:: WHAT TO PRODUCE ::
Copy every record exactly.
====== INFORMATION ======
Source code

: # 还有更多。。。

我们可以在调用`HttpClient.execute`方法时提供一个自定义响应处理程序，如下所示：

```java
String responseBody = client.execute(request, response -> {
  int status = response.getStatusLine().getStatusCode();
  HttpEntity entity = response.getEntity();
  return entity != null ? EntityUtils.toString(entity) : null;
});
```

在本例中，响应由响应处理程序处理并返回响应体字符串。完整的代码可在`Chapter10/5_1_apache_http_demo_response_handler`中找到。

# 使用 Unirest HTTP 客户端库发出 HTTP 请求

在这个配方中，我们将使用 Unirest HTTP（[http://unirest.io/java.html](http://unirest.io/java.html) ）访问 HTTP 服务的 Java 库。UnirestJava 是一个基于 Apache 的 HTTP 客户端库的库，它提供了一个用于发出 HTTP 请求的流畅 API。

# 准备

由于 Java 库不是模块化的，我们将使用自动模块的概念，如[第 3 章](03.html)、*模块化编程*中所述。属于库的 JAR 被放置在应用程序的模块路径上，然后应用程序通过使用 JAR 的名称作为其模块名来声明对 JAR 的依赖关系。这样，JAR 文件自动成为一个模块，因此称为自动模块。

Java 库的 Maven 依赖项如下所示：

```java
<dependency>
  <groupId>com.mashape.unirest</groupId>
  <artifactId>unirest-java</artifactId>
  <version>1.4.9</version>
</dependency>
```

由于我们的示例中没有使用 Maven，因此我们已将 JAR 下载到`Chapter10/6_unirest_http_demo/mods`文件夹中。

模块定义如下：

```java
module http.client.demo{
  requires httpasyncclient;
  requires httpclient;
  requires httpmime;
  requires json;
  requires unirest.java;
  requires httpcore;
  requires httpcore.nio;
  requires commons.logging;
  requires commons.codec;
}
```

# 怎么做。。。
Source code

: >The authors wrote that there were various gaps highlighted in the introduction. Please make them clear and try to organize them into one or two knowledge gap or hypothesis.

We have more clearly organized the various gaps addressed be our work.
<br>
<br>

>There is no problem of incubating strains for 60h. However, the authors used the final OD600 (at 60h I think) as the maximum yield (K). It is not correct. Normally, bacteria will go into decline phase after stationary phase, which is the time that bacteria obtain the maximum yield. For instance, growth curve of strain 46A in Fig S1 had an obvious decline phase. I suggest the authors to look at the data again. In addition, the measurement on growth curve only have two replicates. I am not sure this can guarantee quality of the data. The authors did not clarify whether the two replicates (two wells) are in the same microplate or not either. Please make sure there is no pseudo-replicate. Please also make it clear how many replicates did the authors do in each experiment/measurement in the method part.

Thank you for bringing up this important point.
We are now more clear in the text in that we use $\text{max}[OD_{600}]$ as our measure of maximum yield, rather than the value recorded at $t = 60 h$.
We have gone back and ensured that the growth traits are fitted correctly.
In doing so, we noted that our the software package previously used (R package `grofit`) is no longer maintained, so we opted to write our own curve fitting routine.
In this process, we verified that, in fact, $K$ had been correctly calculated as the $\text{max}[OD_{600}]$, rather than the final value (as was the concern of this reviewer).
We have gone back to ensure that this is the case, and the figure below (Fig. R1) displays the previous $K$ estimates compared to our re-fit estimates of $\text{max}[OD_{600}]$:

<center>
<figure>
======
:: EXERCISE OUTPUT ::
Source code

: # 还有更多。。。

我们可以在调用`HttpClient.execute`方法时提供一个自定义响应处理程序，如下所示：

```java
String responseBody = client.execute(request, response -> {
  int status = response.getStatusLine().getStatusCode();
  HttpEntity entity = response.getEntity();
  return entity != null ? EntityUtils.toString(entity) : null;
});
```

在本例中，响应由响应处理程序处理并返回响应体字符串。完整的代码可在`Chapter10/5_1_apache_http_demo_response_handler`中找到。

# 使用 Unirest HTTP 客户端库发出 HTTP 请求

在这个配方中，我们将使用 Unirest HTTP（[http://unirest.io/java.html](http://unirest.io/java.html) ）访问 HTTP 服务的 Java 库。UnirestJava 是一个基于 Apache 的 HTTP 客户端库的库，它提供了一个用于发出 HTTP 请求的流畅 API。

# 准备

由于 Java 库不是模块化的，我们将使用自动模块的概念，如[第 3 章](03.html)、*模块化编程*中所述。属于库的 JAR 被放置在应用程序的模块路径上，然后应用程序通过使用 JAR 的名称作为其模块名来声明对 JAR 的依赖关系。这样，JAR 文件自动成为一个模块，因此称为自动模块。

Java 库的 Maven 依赖项如下所示：

```java
<dependency>
  <groupId>com.mashape.unirest</groupId>
  <artifactId>unirest-java</artifactId>
  <version>1.4.9</version>
</dependency>
```

由于我们的示例中没有使用 Maven，因此我们已将 JAR 下载到`Chapter10/6_unirest_http_demo/mods`文件夹中。

模块定义如下：

```java
module http.client.demo{
  requires httpasyncclient;
  requires httpclient;
  requires httpmime;
  requires json;
  requires unirest.java;
  requires httpcore;
  requires httpcore.nio;
  requires commons.logging;
  requires commons.codec;
}
```

# 怎么做。。。
Source code

: >The authors wrote that there were various gaps highlighted in the introduction. Please make them clear and try to organize them into one or two knowledge gap or hypothesis.

We have more clearly organized the various gaps addressed be our work.
<br>
<br>

>There is no problem of incubating strains for 60h. However, the authors used the final OD600 (at 60h I think) as the maximum yield (K). It is not correct. Normally, bacteria will go into decline phase after stationary phase, which is the time that bacteria obtain the maximum yield. For instance, growth curve of strain 46A in Fig S1 had an obvious decline phase. I suggest the authors to look at the data again. In addition, the measurement on growth curve only have two replicates. I am not sure this can guarantee quality of the data. The authors did not clarify whether the two replicates (two wells) are in the same microplate or not either. Please make sure there is no pseudo-replicate. Please also make it clear how many replicates did the authors do in each experiment/measurement in the method part.

Thank you for bringing up this important point.
We are now more clear in the text in that we use $\text{max}[OD_{600}]$ as our measure of maximum yield, rather than the value recorded at $t = 60 h$.
We have gone back and ensured that the growth traits are fitted correctly.
In doing so, we noted that our the software package previously used (R package `grofit`) is no longer maintained, so we opted to write our own curve fitting routine.
In this process, we verified that, in fact, $K$ had been correctly calculated as the $\text{max}[OD_{600}]$, rather than the final value (as was the concern of this reviewer).
We have gone back to ensure that this is the case, and the figure below (Fig. R1) displays the previous $K$ estimates compared to our re-fit estimates of $\text{max}[OD_{600}]$:

<center>
<figure>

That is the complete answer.